◆ **DOCUMENT PASSAGE**
Yesterday I decided I'd once again go out to my cities festival to go see some live music. I ended up going with my best friend and his girlfriend. They knew my goal was to talk to 3 guys and 3 girls. However they know me as being good with strangers so they thought I'd be done in no time. Oh how wrong they were! I don't know if it's because I was drinking but we got there at 430pm and left at 1230am.

Most of the night went like this "I'll start after we do (this)." They're more I did it and yes I knew exactly what I was doing. I just couldn't stop. I was avoiding it and every time I pushed it back further it was harder to start.

By the end of the night I was panicking knowing I had to do it or we couldn't leave. I'd walk down the street and pass right by everyone. My mouth wouldn't open and my legs didn't want to stop.

When I came back to tell my friends they were already waiting for me.

F - hey ready to go?
Me - no I still have to talk to people before we can go.
Gf - didn't you finish that like 4 hours ago?
Me - what? I was with you two all afternoon.
F - well there's the Ballon girl, the married couple at the concert, and the hostest at the club?
Gf - plus your rehab friends you Met? That's 3 guys and 3 girls right?

Honestly I wasn't even considering them as conversations. I was stressing out all night as my friends thought I was done. I thought about for a second and decided to pack it up. I was tired from stressing out all night.

Ballon lady taught me how to fold balloons. We talked for 30 minutes since she wasn't busy.

◆ **WHAT THE TASK REQUIRES**
Quote everything in the festival story from "F - hey ready" down to "out all night." without changing a word.

◆ **ENTRIES SHOWN**
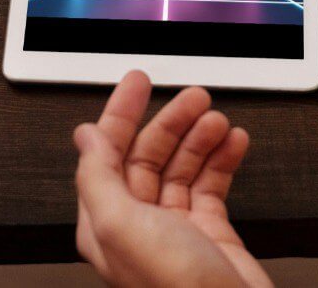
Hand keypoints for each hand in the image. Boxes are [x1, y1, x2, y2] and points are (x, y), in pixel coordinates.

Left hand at [73, 71, 268, 287]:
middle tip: (193, 95)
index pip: (107, 155)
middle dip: (170, 121)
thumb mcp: (120, 226)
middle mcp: (138, 225)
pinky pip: (213, 185)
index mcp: (106, 221)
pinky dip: (224, 160)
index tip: (137, 82)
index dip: (120, 114)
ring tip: (216, 119)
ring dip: (200, 138)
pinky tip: (233, 143)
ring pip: (183, 167)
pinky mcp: (211, 236)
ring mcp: (176, 230)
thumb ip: (98, 178)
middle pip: (149, 156)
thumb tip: (84, 138)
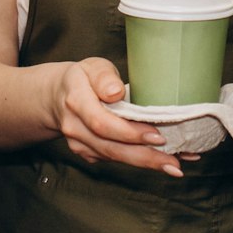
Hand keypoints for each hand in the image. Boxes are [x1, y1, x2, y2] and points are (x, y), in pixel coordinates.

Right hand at [48, 57, 187, 175]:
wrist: (57, 96)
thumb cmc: (83, 78)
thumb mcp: (93, 66)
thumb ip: (104, 76)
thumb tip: (116, 92)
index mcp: (76, 101)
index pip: (102, 123)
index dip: (130, 133)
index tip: (158, 136)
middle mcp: (75, 127)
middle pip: (111, 148)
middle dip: (145, 156)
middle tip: (174, 163)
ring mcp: (79, 144)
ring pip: (114, 157)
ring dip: (146, 163)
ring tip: (175, 166)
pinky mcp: (87, 154)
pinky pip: (115, 160)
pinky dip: (139, 161)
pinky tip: (161, 162)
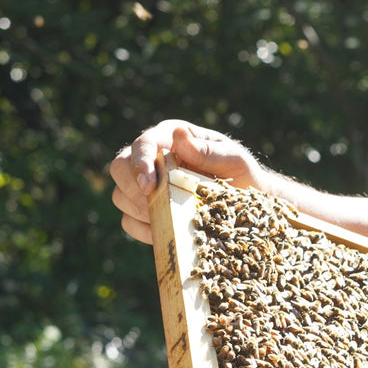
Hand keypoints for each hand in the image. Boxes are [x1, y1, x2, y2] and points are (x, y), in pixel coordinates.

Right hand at [108, 119, 261, 242]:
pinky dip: (143, 229)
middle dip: (133, 187)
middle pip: (119, 167)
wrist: (248, 204)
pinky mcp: (144, 211)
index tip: (149, 185)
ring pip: (120, 196)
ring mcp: (145, 186)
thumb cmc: (241, 174)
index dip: (140, 163)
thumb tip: (180, 137)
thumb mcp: (234, 160)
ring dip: (140, 210)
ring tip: (171, 216)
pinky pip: (129, 222)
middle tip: (156, 202)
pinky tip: (166, 230)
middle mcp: (152, 159)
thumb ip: (209, 151)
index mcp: (171, 138)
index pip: (144, 144)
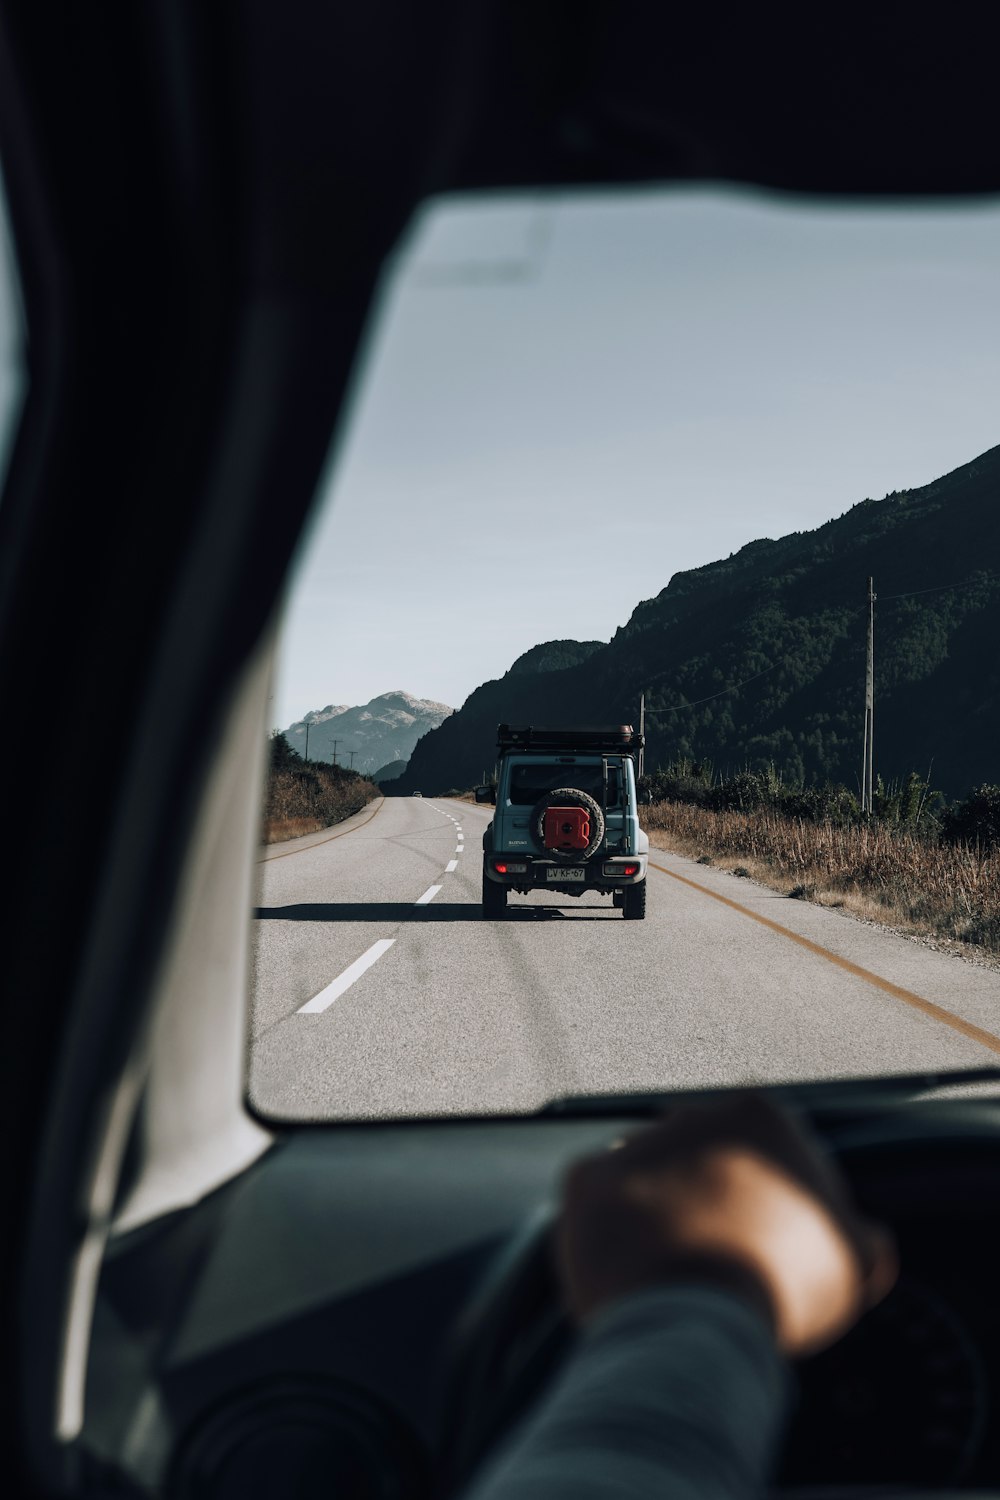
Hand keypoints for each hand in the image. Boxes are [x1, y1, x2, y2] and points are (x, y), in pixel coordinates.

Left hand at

◆ **PROBLEM SOLUTION**
F - hey ready to go?
Me - no I still have to talk to people before we can go.
Gf - didn't you finish that like 4 hours ago?
Me - what? I was with you two all afternoon.
F - well there's the Ballon girl, the married couple at the concert, and the hostest at the club?
Gf - plus your rehab friends you Met? That's 3 guys and 3 girls right?

Honestly I wasn't even considering them as conversations. I was stressing out all night as my friends thought I was done. I thought about for a second and decided to pack it up. I was tired from stressing out all night.